▶ [Do this]
Copy the lines of the listing below verbatim, starting at the line containing "Q: Count the eggs in and around the box." and ending at the line containing "Count of colored pencils: 45", both of which are included.

▶ [Listing]
====

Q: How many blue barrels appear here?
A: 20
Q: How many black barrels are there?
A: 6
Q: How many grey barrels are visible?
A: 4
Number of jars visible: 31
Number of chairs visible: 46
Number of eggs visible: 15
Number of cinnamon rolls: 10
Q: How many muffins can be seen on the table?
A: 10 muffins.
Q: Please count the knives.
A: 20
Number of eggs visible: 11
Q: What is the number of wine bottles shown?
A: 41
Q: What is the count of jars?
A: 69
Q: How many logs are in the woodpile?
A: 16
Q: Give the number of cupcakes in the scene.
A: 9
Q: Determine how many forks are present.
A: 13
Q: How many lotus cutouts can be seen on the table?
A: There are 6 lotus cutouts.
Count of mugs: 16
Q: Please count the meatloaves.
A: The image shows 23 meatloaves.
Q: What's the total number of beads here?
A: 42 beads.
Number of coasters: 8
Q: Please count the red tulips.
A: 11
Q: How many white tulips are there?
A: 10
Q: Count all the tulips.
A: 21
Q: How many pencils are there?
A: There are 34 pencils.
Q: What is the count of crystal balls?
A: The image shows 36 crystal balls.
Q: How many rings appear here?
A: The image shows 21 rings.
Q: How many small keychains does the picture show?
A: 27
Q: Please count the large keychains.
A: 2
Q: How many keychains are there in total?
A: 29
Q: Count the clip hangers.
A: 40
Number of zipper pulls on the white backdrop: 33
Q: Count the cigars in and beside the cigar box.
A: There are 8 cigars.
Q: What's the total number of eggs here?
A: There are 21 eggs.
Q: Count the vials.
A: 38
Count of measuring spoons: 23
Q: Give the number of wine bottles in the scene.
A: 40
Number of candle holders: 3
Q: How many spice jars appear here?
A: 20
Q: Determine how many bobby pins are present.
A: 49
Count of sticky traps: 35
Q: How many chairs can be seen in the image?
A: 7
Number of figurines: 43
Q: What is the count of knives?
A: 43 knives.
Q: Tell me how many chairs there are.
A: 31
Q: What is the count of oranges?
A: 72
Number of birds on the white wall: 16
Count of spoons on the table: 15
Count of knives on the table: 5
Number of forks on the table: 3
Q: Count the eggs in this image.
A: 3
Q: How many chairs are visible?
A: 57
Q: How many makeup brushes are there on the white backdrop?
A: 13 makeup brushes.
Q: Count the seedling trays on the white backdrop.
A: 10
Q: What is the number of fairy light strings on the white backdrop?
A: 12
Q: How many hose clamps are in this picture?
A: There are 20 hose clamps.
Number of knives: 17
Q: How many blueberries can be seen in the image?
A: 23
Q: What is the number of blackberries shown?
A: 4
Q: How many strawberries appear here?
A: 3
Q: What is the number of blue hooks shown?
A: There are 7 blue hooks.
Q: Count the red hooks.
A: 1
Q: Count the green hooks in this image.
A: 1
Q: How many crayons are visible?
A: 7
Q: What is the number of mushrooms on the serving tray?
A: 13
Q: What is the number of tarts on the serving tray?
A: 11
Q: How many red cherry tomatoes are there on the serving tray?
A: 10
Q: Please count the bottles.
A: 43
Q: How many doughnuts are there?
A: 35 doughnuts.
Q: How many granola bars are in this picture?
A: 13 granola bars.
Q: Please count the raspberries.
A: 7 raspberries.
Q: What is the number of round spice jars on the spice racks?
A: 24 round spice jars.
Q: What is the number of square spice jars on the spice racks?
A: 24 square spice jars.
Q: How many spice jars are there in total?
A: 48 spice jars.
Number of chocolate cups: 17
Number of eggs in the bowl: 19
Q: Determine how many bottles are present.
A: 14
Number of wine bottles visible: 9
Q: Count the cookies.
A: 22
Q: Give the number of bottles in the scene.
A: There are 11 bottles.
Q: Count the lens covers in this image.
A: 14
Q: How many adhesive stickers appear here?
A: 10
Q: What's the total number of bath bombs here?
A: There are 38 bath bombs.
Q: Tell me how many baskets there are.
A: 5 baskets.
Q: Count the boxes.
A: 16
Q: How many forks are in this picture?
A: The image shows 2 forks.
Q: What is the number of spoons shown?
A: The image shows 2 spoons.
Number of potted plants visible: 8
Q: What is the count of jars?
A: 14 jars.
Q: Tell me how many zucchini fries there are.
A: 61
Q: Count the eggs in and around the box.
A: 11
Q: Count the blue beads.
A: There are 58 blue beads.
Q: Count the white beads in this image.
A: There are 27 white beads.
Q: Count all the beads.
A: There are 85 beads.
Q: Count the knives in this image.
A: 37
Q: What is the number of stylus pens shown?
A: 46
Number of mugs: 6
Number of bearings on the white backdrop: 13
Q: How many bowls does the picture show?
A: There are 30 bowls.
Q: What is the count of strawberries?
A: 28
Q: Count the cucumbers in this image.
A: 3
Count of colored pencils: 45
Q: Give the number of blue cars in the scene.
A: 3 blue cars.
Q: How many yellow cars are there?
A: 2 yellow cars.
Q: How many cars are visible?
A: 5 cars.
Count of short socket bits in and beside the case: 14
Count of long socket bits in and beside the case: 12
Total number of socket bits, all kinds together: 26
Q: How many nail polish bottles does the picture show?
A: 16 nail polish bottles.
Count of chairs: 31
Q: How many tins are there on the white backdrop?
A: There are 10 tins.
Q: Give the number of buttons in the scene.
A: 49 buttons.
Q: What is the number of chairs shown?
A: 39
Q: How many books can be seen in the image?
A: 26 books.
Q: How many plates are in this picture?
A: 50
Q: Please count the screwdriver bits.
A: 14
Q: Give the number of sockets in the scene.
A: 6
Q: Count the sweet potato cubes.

====

▶ [Task result]
Q: Count the eggs in and around the box.
A: 11
Q: Count the blue beads.
A: There are 58 blue beads.
Q: Count the white beads in this image.
A: There are 27 white beads.
Q: Count all the beads.
A: There are 85 beads.
Q: Count the knives in this image.
A: 37
Q: What is the number of stylus pens shown?
A: 46
Number of mugs: 6
Number of bearings on the white backdrop: 13
Q: How many bowls does the picture show?
A: There are 30 bowls.
Q: What is the count of strawberries?
A: 28
Q: Count the cucumbers in this image.
A: 3
Count of colored pencils: 45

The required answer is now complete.